La campagna in vista del 4 dicembre ha espresso il peggio della politica italiana
Mancano ormai dieci giorni all’appuntamento che da mesi sta monopolizzando l’agenda politica italiana, nonché le attività di Parlamento e Governo: il referendum costituzionale del 4 dicembre.
Com’era già parso chiaro a partire dalla scorsa primavera, la campagna elettorale e il dibattito tra partiti sostenitori del Sì e forze fautrici del No hanno fin qui relegato ai margini il merito della riforma, privilegiando argomenti di propaganda che nulla hanno a che fare con il superamento del bicameralismo perfetto e la revisione dei rapporti tra Stato e Regioni. Infatti, non si può non notare come i protagonisti della scena pubblica abbiano principalmente puntato da un lato su slogan fino a poco tempo fa identificati come antipolitica (si pensi agli appelli a ridurre con il Sì costi e posti della “Casta”), e dall’altro sul ricorso a scenari apocalittici in caso di entrata in vigore della riforma (la presunta “deriva autoritaria” evitabile solo con il successo del No). Tutto ciò, prima del ricorso alla demonizzazione e alla diffamazione degli avversari che pare essersi imposto nelle ultime ore, sconfinando perfino nel campo degli insulti personali.
È difficile non attribuire la responsabilità primaria di questa politicizzazione della campagna referendaria al premier Matteo Renzi, che (qualunque sia l’esito del voto) ha commesso l’errore iniziale di legare il risultato del referendum al proprio futuro politico, finendo per creare i presupposti del clima di incertezza sulla stabilità istituzionale del Paese.
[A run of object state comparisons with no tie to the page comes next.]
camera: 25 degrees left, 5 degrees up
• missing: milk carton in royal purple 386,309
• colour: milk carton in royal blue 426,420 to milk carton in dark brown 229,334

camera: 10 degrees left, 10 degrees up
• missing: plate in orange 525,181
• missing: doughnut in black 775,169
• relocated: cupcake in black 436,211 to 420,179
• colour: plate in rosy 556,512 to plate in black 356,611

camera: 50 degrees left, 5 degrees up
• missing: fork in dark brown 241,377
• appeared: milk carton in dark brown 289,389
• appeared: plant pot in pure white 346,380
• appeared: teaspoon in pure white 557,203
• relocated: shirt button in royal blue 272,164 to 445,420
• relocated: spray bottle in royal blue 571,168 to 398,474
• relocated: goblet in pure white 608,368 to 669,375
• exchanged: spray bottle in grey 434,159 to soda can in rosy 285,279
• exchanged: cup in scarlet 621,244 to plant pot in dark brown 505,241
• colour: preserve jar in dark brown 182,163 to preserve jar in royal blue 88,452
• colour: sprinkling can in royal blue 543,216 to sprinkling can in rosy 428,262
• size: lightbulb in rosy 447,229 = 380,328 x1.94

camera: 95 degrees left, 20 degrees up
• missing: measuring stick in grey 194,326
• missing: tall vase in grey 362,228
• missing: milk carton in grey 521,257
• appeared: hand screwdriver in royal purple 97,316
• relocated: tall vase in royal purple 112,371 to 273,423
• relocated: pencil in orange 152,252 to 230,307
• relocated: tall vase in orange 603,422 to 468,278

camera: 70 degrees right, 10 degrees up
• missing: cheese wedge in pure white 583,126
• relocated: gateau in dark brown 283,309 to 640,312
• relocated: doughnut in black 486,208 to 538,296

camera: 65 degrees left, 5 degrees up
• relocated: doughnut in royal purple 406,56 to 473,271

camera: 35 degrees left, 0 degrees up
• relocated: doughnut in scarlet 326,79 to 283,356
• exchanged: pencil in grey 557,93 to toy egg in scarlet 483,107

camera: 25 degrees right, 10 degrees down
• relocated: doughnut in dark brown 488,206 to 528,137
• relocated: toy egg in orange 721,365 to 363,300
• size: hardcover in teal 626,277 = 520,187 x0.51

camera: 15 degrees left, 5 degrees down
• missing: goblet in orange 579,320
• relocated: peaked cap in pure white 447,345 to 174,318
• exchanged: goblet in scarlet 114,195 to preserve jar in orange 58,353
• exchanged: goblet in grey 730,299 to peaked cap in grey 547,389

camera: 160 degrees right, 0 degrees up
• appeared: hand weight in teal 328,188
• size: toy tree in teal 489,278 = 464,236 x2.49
Tuttavia, gli oppositori della riforma (tra i quali spiccano senza dubbio Movimento 5 Stelle e Lega Nord) non sono di certo esenti da colpe per lo scarso livello qualitativo del dibattito cui si è assistito da maggio in poi, in quanto il desiderio della “spallata” al Presidente del Consiglio ha finito per prevalere su qualsiasi tentativo di evidenziare i limiti della revisione costituzionale e, di conseguenza, su ogni possibilità di suggerire modifiche condivise da apportare in futuro alla Carta.
Il risultato di queste scelte è stato quello di aver provocato nel Paese, sulle regole fondamentali che dovrebbero essere condivise da tutti i cittadini, una spaccatura difficilmente ripianabile una volta che si sarà consumato l’appuntamento referendario. Come se questo non fosse abbastanza, la campagna in vista del 4 dicembre ha purtroppo dato conferma dell’immaturità della cultura democratica presente in Italia e reso manifesta la sua incapacità di affrontare con serenità discussioni di sistema, senza dover sempre ricorrere a divisioni tra “Guelfi” e “Ghibellini” destinate a non produrre altro che nuove e maggiori tensioni. Se non si è neanche in grado di motivare il proprio appoggio o rifiuto nei confronti di una riforma costituzionale basandosi sull’unica riflessione possibile (il cambiamento proposto è migliore o peggiore dello status quo?), c’è poco da essere ottimisti sulla capacità del nostro Paese di rispondere alle sfide che lo attendono ora e in futuro.